Leviathan partners weigh FLNG option
LNG exports pose attractive proposition for Israel, restricted by limited pipeline export outlets
The logic for Israel to explore the possibility of LNG exports lies both in data and its geopolitical circumstances.
Israel has proven reserves of 1tn m3 of natural gas. In addition, several drilling operations are to take place over the next few years following the granting of licences to a consortium operated by UK independent Cairn Energy—partnered with London-listed Soco and Israel's Ratio—and a consortium operated by Greece's Energean. The energy ministry estimates that yet-to-find discoveries could more than double Israel's current reserves.
The Tamar field supplies 97pc of Israel's 11bn m³/yr consumption, with the rest from LNG imports. Production will begin at the Leviathan field at the end of 2019 and at Karish in mid-2021. Output from these three fields will equate to supply capacity of 30bn m³/yr.
Export contracts have been signed from Tamar (0.1bn m³/yr to Jordan started in 2017, 3.5bn m³/yr interruptible to Egypt as of 2020) and from Leviathan (3bn m³/yr to Jordan, 3.5bn m³/yr to Egypt), while domestic consumption is due to rise to 15bn m³/yr by 2025.
There will be extra supply available as of 2021 from both of these first-phase developments, with still more to come, based on the proven and yet-to-find resources.
While options are being examined for commercialisation, the Leviathan partners announced at the end of July that they are considering investing in a floating liquefied natural gas (FLNG) facility. In late July they signed an agreement with Norway's Golar LNG and Belgium's Exmar to carry out engineering services and detailed engineering planning. The proposed FLNG unit would have capacity of 3.3-7bn m³/yr.
The partners considered an FLNG option in 2012, when the concept was still new. Today there are three FLNG projects in operation around the world, and the technology and economics are more proven.

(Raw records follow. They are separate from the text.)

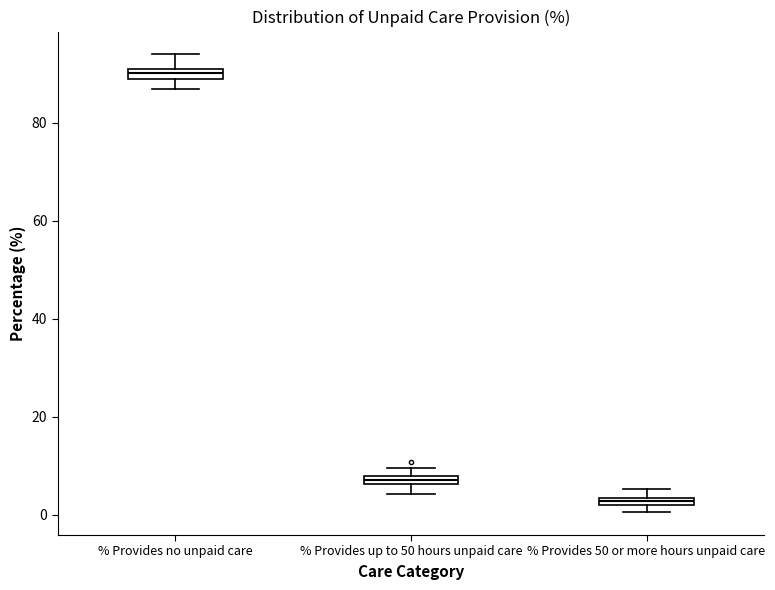

Which box has the highest median line?

% Provides no unpaid care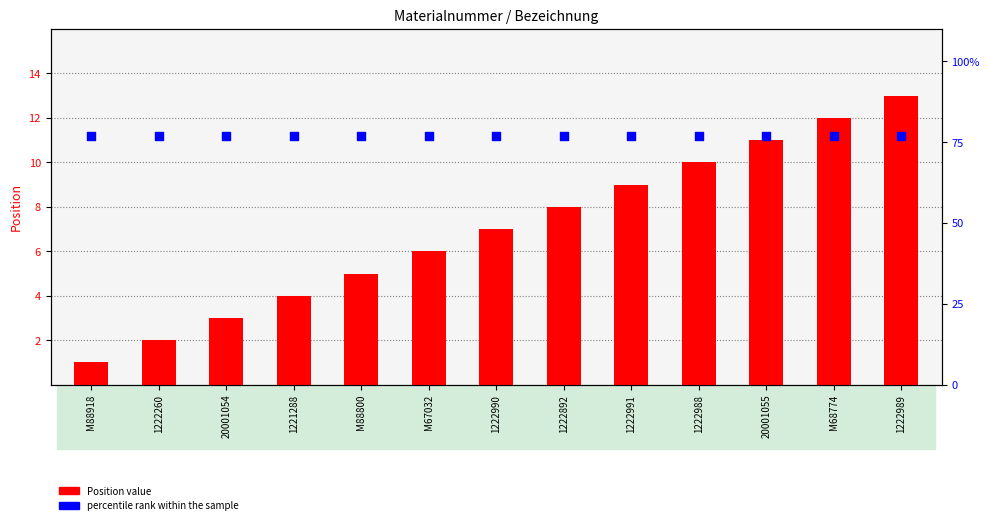

At which category is the sum across all series the highest?

1222989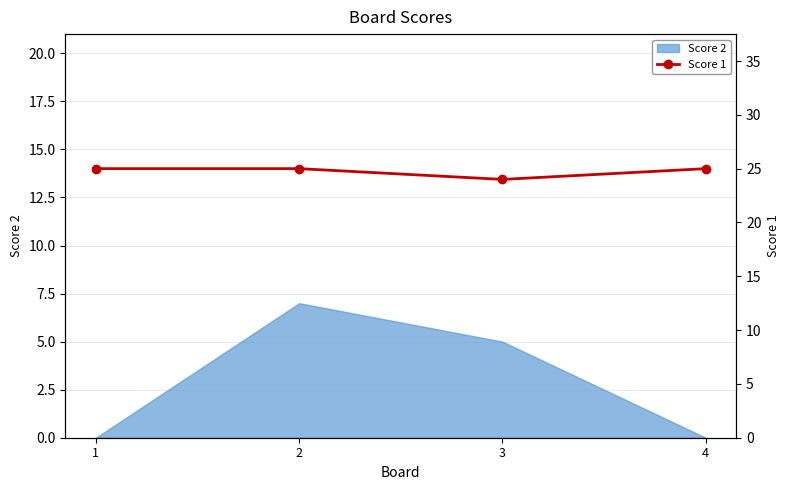

What value does the data have at 1?

25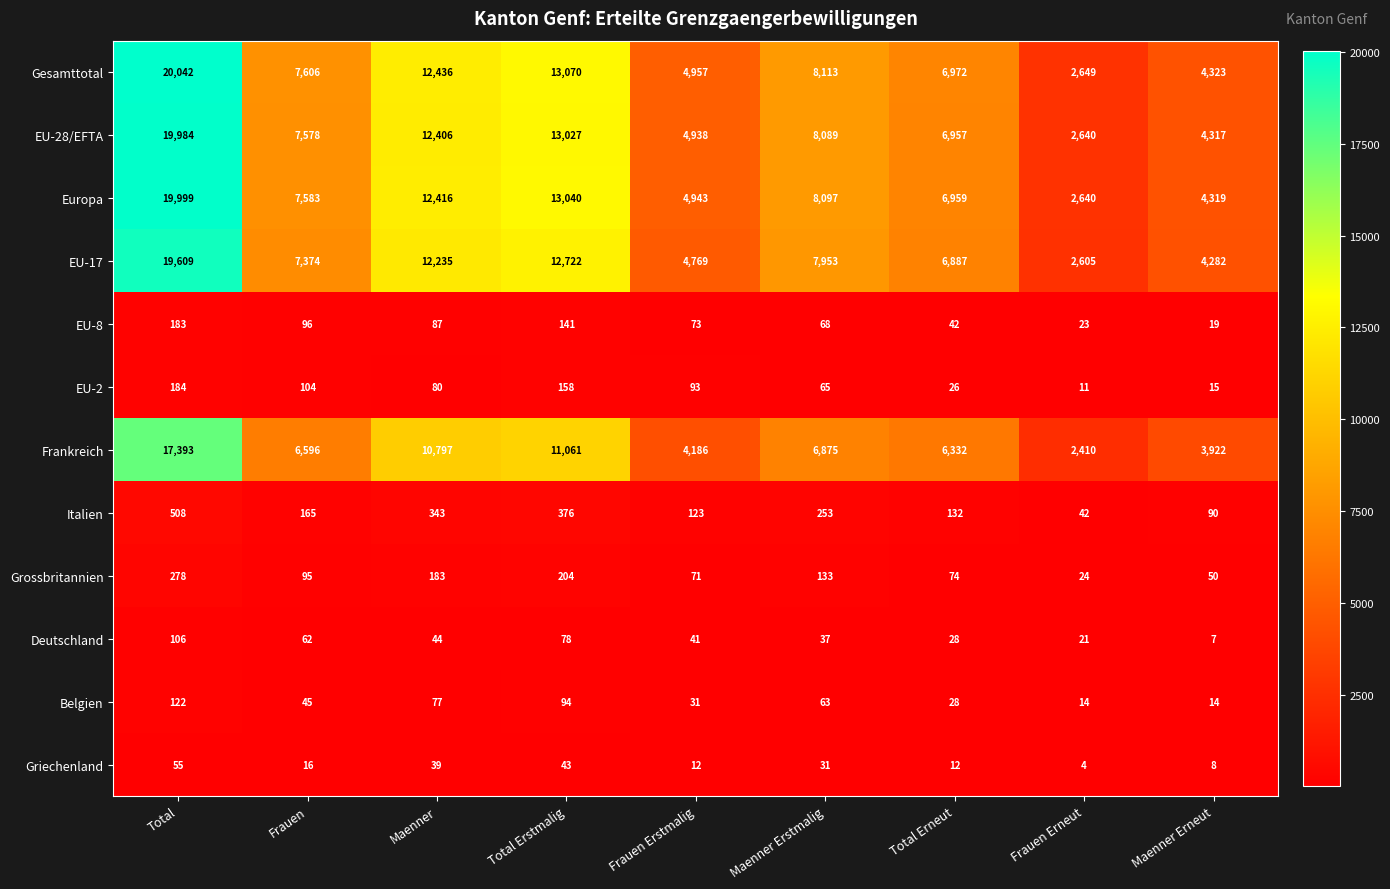

The Europa series shows 8097 at Maenner Erstmalig. True or false?

True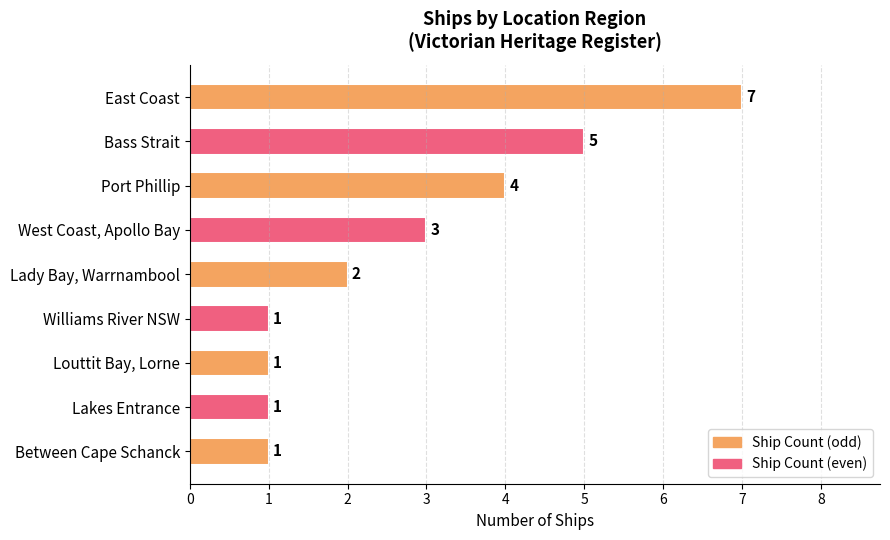

What is the label of the 5th bar from the top?

Lady Bay, Warrnambool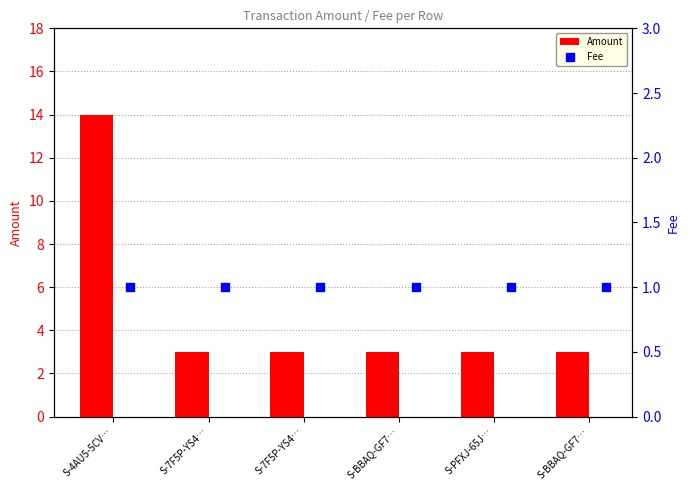

Which series contains the highest Y value?

Amount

If the Leviathan partners—Israel's Noble Energy, Delek Drilling and Ratio—decide that FLNG is the best option for the field's future development stages, then they will negotiate a binding long-term charter agreement with either Golar or Exmar to finance, build, operate and maintain the facility. The Leviathan partners would supply gas and pay a tolling fee to the unit's owners.
97pc — Israeli consumption from Tamar field
The facility would be located in Israel's economic exclusion zone, which could speed up the regulatory approval process and enable the commercialisation of further volumes of gas. Leviathan gas could then be plugged into the global market, thus lessening the field's dependence on regional sales and reducing geopolitical/security risks associated with cross-border pipelines.

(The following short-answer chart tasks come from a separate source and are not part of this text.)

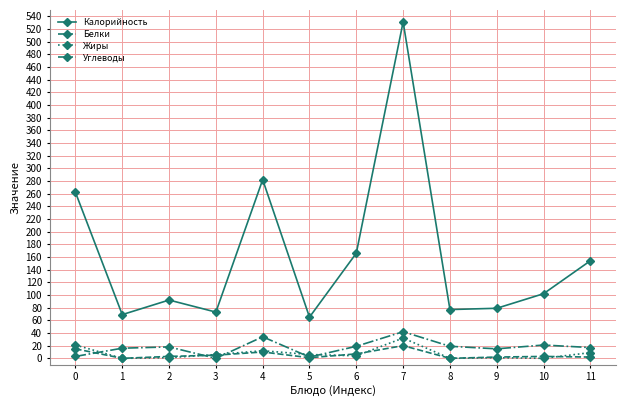

What is the maximum value shown in the chart?

531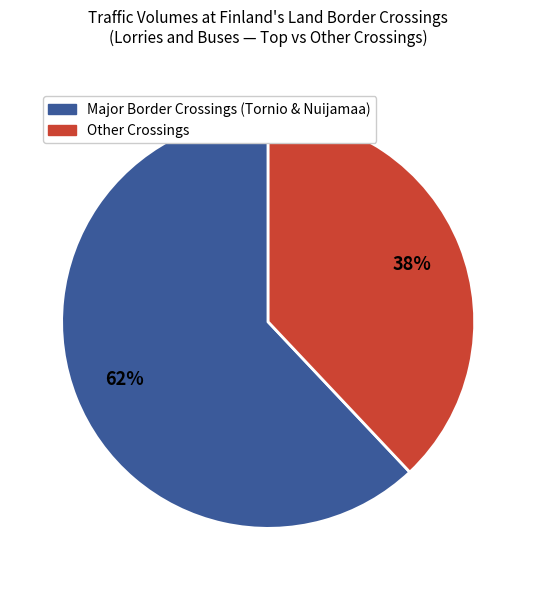

How many segments does this pie chart have?

2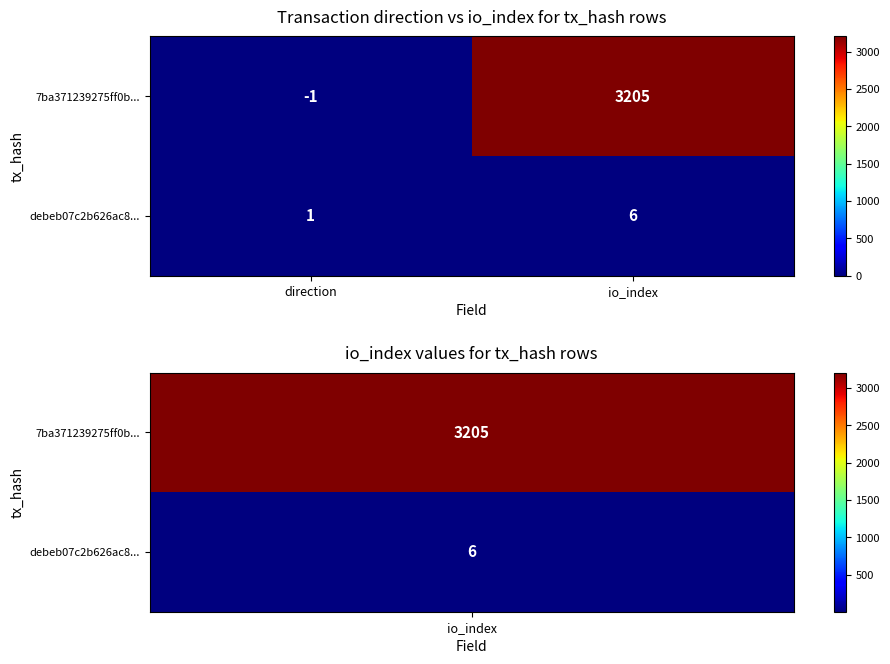

Rank the series by their average value, from lowest to highest.

debeb07c2b626ac8..., 7ba371239275ff0b...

The aim is for the Leviathan FLNG facility to be operational by the mid-2020s. Given its proximity to existing and potential LNG markets in Europe, Africa and the Mid-East Gulf, Leviathan FLNG should have certain advantages over the raft of other projects jockeying for mid-2020s start-up and aim to fill another projected supply gap post the early 2020s.
But FLNG does have certain cost implications compared to onshore terminals. The economic case to pool Israeli and Cypriot gas reserves together to achieve benefits from scale and pipe to an onshore liquefaction terminal, most likely on Cyprus given Israeli Nimbyism, still looks compelling.
Cypriot vacillation on its gas export options, as it continues to flirt with sending some volumes into the self-sufficient Egyptian market and mulls an ambitious pipeline to Italy project, could, though, encourage Israeli players to go it alone. The Leviathan partners may take a view that they can be decisive and move ahead without more complicated Cyprus-Israel negotiations, while keeping the door open for Cypriot resources to share the FLNG facilities at a later date.